** Source text **
"""

Tier 3 (search if Tier 2 insufficient)

  • himcp.ai, mcpmarket.com, portkey.ai, cline.bot, apitracker.io, and others

Web Scraping for Profiling

The profiler agent needs to fetch web content (READMEs, registry pages) and convert to markdown. Available methods in priority order:

Use this 9-tier fallback chain in order:

1. gh api (preferred for GitHub repos)

gh api repos/<owner>/<repo>/readme --jq '.content' | base64 -d

2. crawl4ai-mcp

If the crawl4ai MCP server is connected, use it for JS-rendered pages.

3. trafilatura

trafilatura -u <url>

Clean text extraction CLI. Works well for static pages and documentation sites.

4. WebSearch

Use site:<domain> <server-name> queries to find registry pages. Results include summaries with key metadata.

5. WebFetch

Fetches URL content and converts HTML to markdown. Works for static pages. May be auto-denied in background subagents.

6. Jina Reader

curl -sL "https://r.jina.ai/<url>"

Free tier API for converting web pages to markdown.

"""

** Information given **
"""

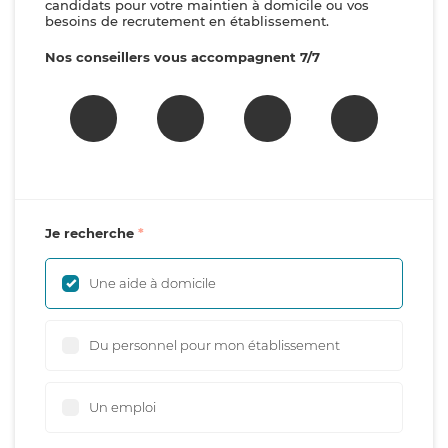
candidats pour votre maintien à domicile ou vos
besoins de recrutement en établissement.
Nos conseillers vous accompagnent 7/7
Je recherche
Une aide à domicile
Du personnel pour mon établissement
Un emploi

"""
"""

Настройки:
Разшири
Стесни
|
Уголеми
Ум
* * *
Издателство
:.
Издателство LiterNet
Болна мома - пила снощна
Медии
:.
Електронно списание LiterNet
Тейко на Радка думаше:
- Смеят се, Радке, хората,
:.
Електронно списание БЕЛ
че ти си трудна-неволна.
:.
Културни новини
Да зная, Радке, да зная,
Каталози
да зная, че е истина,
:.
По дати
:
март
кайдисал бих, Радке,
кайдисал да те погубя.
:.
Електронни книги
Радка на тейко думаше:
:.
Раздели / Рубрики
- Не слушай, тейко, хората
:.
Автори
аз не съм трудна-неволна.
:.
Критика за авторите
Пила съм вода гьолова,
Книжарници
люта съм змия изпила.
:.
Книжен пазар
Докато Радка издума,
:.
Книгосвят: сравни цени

"""
"""

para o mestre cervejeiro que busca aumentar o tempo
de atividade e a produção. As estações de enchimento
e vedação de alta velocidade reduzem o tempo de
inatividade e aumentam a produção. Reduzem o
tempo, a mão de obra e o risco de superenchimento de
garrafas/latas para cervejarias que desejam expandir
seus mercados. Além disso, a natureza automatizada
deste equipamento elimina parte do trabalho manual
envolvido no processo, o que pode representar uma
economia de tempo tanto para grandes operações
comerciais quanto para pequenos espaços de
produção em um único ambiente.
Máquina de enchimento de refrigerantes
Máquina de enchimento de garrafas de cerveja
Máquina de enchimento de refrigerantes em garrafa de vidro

"""

** Explore the material **
[1] Revise the web scraping text from "gh api repos/<owner>/<repo>/readme" to "and documentation sites.", putting "dynamic pages" in place of "JS-rendered pages".
[2] Translate this sentence from the web scraping text into Spanish: "If the crawl4ai MCP server is connected, use it for JS-rendered pages."
Work from the web scraping text alone; the lines play no part here.

** List of answers **
[1]
gh api repos/<owner>/<repo>/readme --jq '.content' | base64 -d

2. crawl4ai-mcp

If the crawl4ai MCP server is connected, use it for dynamic pages.

3. trafilatura

trafilatura -u <url>

Clean text extraction CLI. Works well for static pages and documentation sites.

[2] Si el servidor MCP de crawl4ai está conectado, úsalo para las páginas renderizadas con JS.